Born in 1888 (Meiji 21) into a merchant family in Kyoto, he entered the Shōgoin Western Painting Institute at the age of sixteen, studying under Asai Chū. In 1907, he traveled to France and enrolled at the Académie Julian. By 1910, he devoted himself to independent work outside the academy, strongly influenced by Cézanne. Returning to Japan in 1914 (Taishō 3), he presented 44 works produced during his stay in Europe as special entries at the second Nika Exhibition the following year, which drew wide acclaim.

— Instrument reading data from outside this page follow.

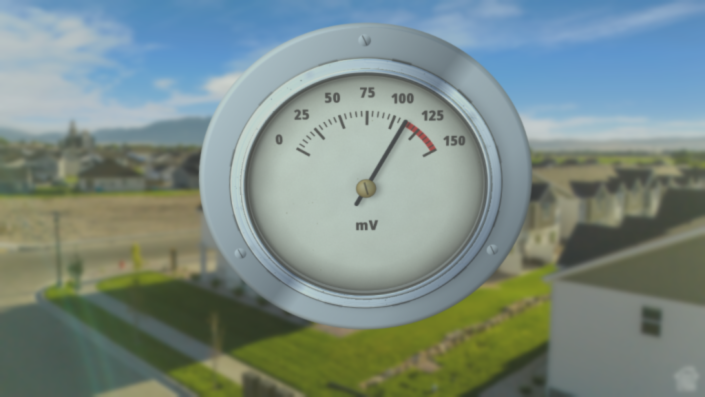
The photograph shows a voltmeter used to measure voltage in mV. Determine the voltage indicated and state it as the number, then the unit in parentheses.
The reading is 110 (mV)
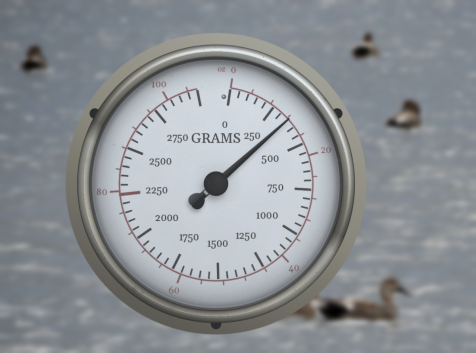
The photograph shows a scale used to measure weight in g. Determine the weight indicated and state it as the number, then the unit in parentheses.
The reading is 350 (g)
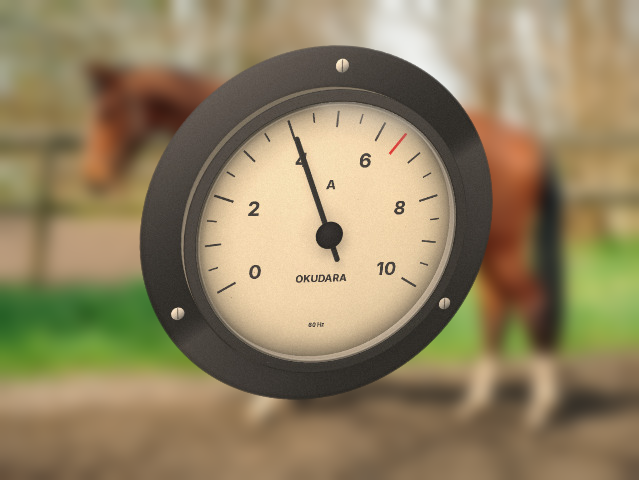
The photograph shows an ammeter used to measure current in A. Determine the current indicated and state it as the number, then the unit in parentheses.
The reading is 4 (A)
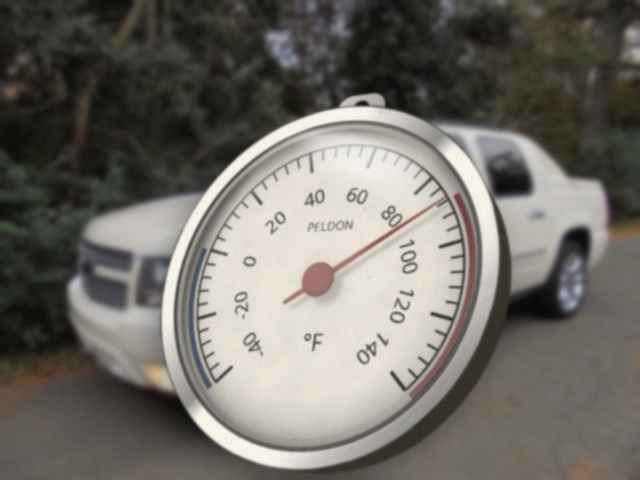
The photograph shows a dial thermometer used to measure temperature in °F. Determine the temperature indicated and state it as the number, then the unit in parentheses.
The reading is 88 (°F)
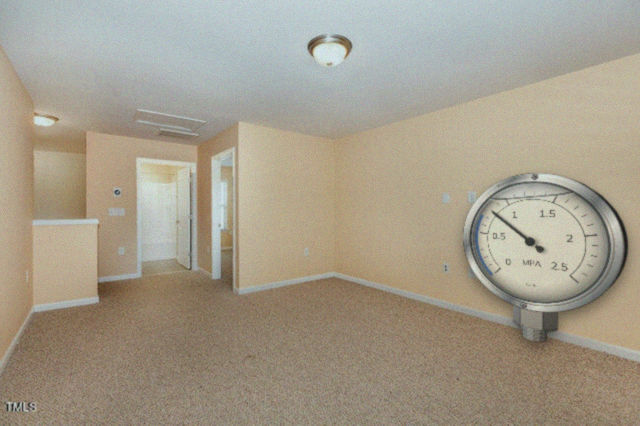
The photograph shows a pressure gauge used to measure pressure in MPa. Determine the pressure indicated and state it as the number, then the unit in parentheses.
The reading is 0.8 (MPa)
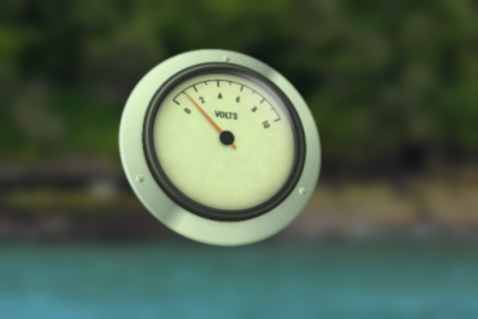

However, upon his return, Yasui struggled to adapt to the differences in models and landscapes available in Japan, leading to a period of stagnation. After a long phase of exploration, in 1931 (Shōwa 6) he completed Landscape on the Outer Bōsō Peninsula (Ohara Museum of Art), arriving at what became known as the “Yasui style,” characterized by forms deformed on the basis of realism and an intellectually composed pictorial structure. He also produced a succession of outstanding portraits.

In 1936, he co-founded the Issuikai. In 1944, he was appointed professor at the Tokyo School of Fine Arts (now Tokyo University of the Arts). Together with his lifelong rival Ryūzaburō Umehara, he helped establish what came to be called the “Umehara–Yasui Era,” a defining period in the history of modern Western-style painting in Japan.